- **Work required**: Copy out the listing, substituting "Acesse" for each "Aqui" and leaving everything else as it is.

- **Listed entries**:

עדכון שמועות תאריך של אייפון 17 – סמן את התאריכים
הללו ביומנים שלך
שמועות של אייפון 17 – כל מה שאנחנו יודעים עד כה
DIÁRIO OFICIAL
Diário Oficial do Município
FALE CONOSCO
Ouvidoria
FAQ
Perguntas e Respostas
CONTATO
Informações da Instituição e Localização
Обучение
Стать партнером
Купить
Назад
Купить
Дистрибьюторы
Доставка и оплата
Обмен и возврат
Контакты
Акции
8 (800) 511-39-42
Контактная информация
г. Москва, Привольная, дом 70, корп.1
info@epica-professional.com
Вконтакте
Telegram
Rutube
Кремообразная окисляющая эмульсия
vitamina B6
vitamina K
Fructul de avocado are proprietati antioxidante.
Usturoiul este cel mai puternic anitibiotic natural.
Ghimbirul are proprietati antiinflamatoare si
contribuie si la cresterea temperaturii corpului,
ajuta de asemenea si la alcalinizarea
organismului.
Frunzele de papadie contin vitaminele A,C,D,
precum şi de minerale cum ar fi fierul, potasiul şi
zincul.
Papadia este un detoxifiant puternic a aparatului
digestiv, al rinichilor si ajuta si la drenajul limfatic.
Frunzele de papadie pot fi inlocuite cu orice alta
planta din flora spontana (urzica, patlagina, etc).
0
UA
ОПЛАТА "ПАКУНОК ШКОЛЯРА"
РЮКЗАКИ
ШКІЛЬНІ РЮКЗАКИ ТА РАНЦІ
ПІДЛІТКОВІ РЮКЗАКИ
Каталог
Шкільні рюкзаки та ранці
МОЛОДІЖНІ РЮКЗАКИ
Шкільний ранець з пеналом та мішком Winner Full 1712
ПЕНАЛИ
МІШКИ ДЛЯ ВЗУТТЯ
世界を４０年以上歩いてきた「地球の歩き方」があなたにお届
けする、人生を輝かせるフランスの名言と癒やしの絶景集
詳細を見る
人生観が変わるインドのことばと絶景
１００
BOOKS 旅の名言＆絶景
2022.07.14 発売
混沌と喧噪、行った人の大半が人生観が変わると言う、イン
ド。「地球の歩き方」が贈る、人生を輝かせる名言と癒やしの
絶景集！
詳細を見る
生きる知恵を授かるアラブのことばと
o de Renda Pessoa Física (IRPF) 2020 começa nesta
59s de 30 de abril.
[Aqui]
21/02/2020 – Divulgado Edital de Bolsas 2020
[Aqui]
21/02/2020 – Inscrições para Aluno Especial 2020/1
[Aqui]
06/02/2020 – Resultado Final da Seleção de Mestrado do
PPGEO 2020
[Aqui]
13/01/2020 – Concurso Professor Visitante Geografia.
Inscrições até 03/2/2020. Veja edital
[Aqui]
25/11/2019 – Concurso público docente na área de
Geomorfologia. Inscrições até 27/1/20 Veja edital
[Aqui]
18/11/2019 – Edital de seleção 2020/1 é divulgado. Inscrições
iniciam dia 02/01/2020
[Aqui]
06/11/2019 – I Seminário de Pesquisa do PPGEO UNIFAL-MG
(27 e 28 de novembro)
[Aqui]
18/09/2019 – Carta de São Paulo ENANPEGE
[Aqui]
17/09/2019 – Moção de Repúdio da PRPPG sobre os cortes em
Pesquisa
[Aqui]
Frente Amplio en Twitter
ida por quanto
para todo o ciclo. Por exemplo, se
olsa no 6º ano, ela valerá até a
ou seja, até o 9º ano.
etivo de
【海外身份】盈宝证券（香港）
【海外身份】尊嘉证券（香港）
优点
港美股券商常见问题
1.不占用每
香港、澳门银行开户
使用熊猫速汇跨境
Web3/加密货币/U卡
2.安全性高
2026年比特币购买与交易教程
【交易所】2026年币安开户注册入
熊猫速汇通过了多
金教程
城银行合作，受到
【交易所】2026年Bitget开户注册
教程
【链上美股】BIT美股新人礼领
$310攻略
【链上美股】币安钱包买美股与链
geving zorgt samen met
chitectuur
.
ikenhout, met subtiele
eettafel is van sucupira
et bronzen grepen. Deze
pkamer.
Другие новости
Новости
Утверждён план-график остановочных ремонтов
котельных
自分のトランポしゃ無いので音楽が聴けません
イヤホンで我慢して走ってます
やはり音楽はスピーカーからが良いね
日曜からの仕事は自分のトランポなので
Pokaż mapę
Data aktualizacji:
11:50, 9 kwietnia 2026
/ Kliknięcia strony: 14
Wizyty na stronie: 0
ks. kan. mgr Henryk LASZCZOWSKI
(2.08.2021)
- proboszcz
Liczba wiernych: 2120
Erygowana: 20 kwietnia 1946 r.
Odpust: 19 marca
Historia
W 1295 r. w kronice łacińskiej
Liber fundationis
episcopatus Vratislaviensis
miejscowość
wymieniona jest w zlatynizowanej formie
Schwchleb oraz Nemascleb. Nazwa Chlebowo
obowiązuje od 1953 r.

- **Reply to the task**:
עדכון שמועות תאריך של אייפון 17 – סמן את התאריכים
הללו ביומנים שלך
שמועות של אייפון 17 – כל מה שאנחנו יודעים עד כה
DIÁRIO OFICIAL
Diário Oficial do Município
FALE CONOSCO
Ouvidoria
FAQ
Perguntas e Respostas
CONTATO
Informações da Instituição e Localização
Обучение
Стать партнером
Купить
Назад
Купить
Дистрибьюторы
Доставка и оплата
Обмен и возврат
Контакты
Акции
8 (800) 511-39-42
Контактная информация
г. Москва, Привольная, дом 70, корп.1
info@epica-professional.com
Вконтакте
Telegram
Rutube
Кремообразная окисляющая эмульсия
vitamina B6
vitamina K
Fructul de avocado are proprietati antioxidante.
Usturoiul este cel mai puternic anitibiotic natural.
Ghimbirul are proprietati antiinflamatoare si
contribuie si la cresterea temperaturii corpului,
ajuta de asemenea si la alcalinizarea
organismului.
Frunzele de papadie contin vitaminele A,C,D,
precum şi de minerale cum ar fi fierul, potasiul şi
zincul.
Papadia este un detoxifiant puternic a aparatului
digestiv, al rinichilor si ajuta si la drenajul limfatic.
Frunzele de papadie pot fi inlocuite cu orice alta
planta din flora spontana (urzica, patlagina, etc).
0
UA
ОПЛАТА "ПАКУНОК ШКОЛЯРА"
РЮКЗАКИ
ШКІЛЬНІ РЮКЗАКИ ТА РАНЦІ
ПІДЛІТКОВІ РЮКЗАКИ
Каталог
Шкільні рюкзаки та ранці
МОЛОДІЖНІ РЮКЗАКИ
Шкільний ранець з пеналом та мішком Winner Full 1712
ПЕНАЛИ
МІШКИ ДЛЯ ВЗУТТЯ
世界を４０年以上歩いてきた「地球の歩き方」があなたにお届
けする、人生を輝かせるフランスの名言と癒やしの絶景集
詳細を見る
人生観が変わるインドのことばと絶景
１００
BOOKS 旅の名言＆絶景
2022.07.14 発売
混沌と喧噪、行った人の大半が人生観が変わると言う、イン
ド。「地球の歩き方」が贈る、人生を輝かせる名言と癒やしの
絶景集！
詳細を見る
生きる知恵を授かるアラブのことばと
o de Renda Pessoa Física (IRPF) 2020 começa nesta
59s de 30 de abril.
[Acesse]
21/02/2020 – Divulgado Edital de Bolsas 2020
[Acesse]
21/02/2020 – Inscrições para Aluno Especial 2020/1
[Acesse]
06/02/2020 – Resultado Final da Seleção de Mestrado do
PPGEO 2020
[Acesse]
13/01/2020 – Concurso Professor Visitante Geografia.
Inscrições até 03/2/2020. Veja edital
[Acesse]
25/11/2019 – Concurso público docente na área de
Geomorfologia. Inscrições até 27/1/20 Veja edital
[Acesse]
18/11/2019 – Edital de seleção 2020/1 é divulgado. Inscrições
iniciam dia 02/01/2020
[Acesse]
06/11/2019 – I Seminário de Pesquisa do PPGEO UNIFAL-MG
(27 e 28 de novembro)
[Acesse]
18/09/2019 – Carta de São Paulo ENANPEGE
[Acesse]
17/09/2019 – Moção de Repúdio da PRPPG sobre os cortes em
Pesquisa
[Acesse]
Frente Amplio en Twitter
ida por quanto
para todo o ciclo. Por exemplo, se
olsa no 6º ano, ela valerá até a
ou seja, até o 9º ano.
etivo de
【海外身份】盈宝证券（香港）
【海外身份】尊嘉证券（香港）
优点
港美股券商常见问题
1.不占用每
香港、澳门银行开户
使用熊猫速汇跨境
Web3/加密货币/U卡
2.安全性高
2026年比特币购买与交易教程
【交易所】2026年币安开户注册入
熊猫速汇通过了多
金教程
城银行合作，受到
【交易所】2026年Bitget开户注册
教程
【链上美股】BIT美股新人礼领
$310攻略
【链上美股】币安钱包买美股与链
geving zorgt samen met
chitectuur
.
ikenhout, met subtiele
eettafel is van sucupira
et bronzen grepen. Deze
pkamer.
Другие новости
Новости
Утверждён план-график остановочных ремонтов
котельных
自分のトランポしゃ無いので音楽が聴けません
イヤホンで我慢して走ってます
やはり音楽はスピーカーからが良いね
日曜からの仕事は自分のトランポなので
Pokaż mapę
Data aktualizacji:
11:50, 9 kwietnia 2026
/ Kliknięcia strony: 14
Wizyty na stronie: 0
ks. kan. mgr Henryk LASZCZOWSKI
(2.08.2021)
- proboszcz
Liczba wiernych: 2120
Erygowana: 20 kwietnia 1946 r.
Odpust: 19 marca
Historia
W 1295 r. w kronice łacińskiej
Liber fundationis
episcopatus Vratislaviensis
miejscowość
wymieniona jest w zlatynizowanej formie
Schwchleb oraz Nemascleb. Nazwa Chlebowo
obowiązuje od 1953 r.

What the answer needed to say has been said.